Bei der Ausschöpfung des damit in Anlehnung an die abstrakte Strafandrohung nur eröffneten Orientierungsrahmens bis zur Zurückstufung sind die Umstände zu berücksichtigen, die den Unrechtsgehalt der Straftat kennzeichnen. Hierzu gehören neben dem Tatzeitraum und der Anzahl der Dateien im Besitz des Beamten vor allem deren Inhalt (BVerwG, B.v. 14.5.2012 – 2 B 146.11 – juris Rn. 10; OVG NW, U.v. 27.6.2018 – 3d A 2378/15.O – juris Rn. 121 f.). Insoweit erscheint die Beiziehung der vollständigen – und nicht nur der auszugsweisen – Strafakte und die Berücksichtigung des Inhalts der aufgefundenen kinderpornographischen Schriften im Disziplinarverfahren unumgänglich.

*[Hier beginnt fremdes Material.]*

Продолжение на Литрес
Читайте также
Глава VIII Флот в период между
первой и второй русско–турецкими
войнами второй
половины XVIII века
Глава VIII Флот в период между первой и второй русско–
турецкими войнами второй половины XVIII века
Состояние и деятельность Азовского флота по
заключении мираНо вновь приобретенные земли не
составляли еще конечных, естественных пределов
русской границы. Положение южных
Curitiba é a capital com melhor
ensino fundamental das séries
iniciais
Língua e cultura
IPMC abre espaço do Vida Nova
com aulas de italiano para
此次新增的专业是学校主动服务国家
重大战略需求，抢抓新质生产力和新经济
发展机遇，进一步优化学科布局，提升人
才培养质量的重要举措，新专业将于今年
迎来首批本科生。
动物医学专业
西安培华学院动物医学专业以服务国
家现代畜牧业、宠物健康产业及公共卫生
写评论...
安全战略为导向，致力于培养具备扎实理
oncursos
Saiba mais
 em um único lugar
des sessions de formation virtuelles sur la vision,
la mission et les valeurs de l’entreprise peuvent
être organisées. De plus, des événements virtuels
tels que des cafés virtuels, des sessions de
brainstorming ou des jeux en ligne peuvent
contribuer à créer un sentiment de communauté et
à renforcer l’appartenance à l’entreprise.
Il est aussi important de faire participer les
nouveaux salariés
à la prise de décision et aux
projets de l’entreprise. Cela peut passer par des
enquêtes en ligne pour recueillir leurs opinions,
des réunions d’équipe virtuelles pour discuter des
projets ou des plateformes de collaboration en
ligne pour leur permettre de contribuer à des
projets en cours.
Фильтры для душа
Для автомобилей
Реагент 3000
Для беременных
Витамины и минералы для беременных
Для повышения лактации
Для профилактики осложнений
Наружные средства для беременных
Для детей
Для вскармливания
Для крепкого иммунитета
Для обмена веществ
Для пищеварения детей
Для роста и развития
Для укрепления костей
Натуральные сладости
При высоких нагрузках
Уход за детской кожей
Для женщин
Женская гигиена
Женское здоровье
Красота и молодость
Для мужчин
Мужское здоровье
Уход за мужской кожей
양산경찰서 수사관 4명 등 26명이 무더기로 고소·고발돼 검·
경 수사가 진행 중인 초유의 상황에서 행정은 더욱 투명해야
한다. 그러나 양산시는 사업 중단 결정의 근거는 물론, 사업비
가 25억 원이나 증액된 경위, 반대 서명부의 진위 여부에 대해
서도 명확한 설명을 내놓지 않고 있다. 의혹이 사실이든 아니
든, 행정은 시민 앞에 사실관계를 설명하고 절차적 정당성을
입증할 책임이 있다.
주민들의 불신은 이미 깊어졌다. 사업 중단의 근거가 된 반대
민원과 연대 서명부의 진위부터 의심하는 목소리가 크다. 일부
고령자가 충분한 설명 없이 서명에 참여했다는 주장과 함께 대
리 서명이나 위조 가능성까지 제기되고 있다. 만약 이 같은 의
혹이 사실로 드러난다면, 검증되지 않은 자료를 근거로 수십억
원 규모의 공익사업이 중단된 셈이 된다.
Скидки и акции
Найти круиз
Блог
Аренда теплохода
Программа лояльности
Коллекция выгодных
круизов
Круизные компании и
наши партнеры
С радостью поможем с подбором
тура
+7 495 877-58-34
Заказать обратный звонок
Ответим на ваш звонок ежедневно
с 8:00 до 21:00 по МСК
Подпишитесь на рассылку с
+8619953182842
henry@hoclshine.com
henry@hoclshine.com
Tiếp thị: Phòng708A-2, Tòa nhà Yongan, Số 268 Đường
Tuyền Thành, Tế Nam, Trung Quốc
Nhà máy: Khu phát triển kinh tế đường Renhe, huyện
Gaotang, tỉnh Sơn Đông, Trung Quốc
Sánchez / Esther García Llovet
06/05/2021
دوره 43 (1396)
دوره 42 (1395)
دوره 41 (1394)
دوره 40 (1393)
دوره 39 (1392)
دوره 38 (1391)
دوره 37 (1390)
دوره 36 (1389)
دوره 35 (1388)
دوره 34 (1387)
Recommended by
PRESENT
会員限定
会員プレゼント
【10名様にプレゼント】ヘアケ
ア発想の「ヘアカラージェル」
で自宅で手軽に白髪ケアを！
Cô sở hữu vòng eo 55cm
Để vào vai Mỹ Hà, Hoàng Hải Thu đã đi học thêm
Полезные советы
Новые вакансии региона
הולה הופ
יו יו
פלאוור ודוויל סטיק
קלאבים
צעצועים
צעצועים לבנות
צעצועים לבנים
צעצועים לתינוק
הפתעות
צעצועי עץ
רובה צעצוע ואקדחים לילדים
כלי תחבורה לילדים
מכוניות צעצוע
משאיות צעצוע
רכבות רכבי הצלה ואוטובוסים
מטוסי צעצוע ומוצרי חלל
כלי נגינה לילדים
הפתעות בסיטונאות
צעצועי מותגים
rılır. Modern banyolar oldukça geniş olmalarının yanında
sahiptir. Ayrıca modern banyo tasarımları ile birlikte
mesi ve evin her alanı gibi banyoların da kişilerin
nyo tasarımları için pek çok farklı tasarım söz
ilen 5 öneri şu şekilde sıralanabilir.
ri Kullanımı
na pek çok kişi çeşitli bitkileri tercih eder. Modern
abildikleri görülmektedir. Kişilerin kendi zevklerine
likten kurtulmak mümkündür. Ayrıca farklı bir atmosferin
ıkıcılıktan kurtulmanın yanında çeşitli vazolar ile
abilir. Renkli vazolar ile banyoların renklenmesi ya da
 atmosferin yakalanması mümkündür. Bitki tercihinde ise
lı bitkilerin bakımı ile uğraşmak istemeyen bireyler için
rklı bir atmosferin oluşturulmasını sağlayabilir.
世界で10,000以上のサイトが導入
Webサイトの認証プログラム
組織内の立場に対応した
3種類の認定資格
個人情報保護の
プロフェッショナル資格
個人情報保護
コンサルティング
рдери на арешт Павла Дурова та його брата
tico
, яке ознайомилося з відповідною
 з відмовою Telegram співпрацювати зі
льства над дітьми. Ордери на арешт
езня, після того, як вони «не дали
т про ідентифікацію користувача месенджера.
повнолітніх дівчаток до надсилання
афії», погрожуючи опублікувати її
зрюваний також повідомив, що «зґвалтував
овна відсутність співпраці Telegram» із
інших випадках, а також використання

Im Rahmen der Milderungsgründe wird zu berücksichtigen sein, welcher Art von psychologischer Behandlung sich der Antragsteller mit welche Dauer und Kontinuität unterzogen hat und welche Prognose für ihn besteht. Besondere Bedeutung kommt dabei dem Entlassungsbericht der … Klinik … – sollte dort die strafgerichtlich angeordnete Behandlung durchgeführt worden sein – und sonstigen Äußerungen der ihn stationär oder ambulant behandelnden Ärzte oder Therapeuten zu. Auch diese Unterlagen sind im Disziplinarverfahren beizuziehen und auszuwerten.
Dem Antrag war daher stattzugeben. Die Kostenentscheidung beruht auf § 77 Abs. 1 BDG i.V.m. § 154 Abs. 1 Verwaltungsgerichtsordnung (VwGO).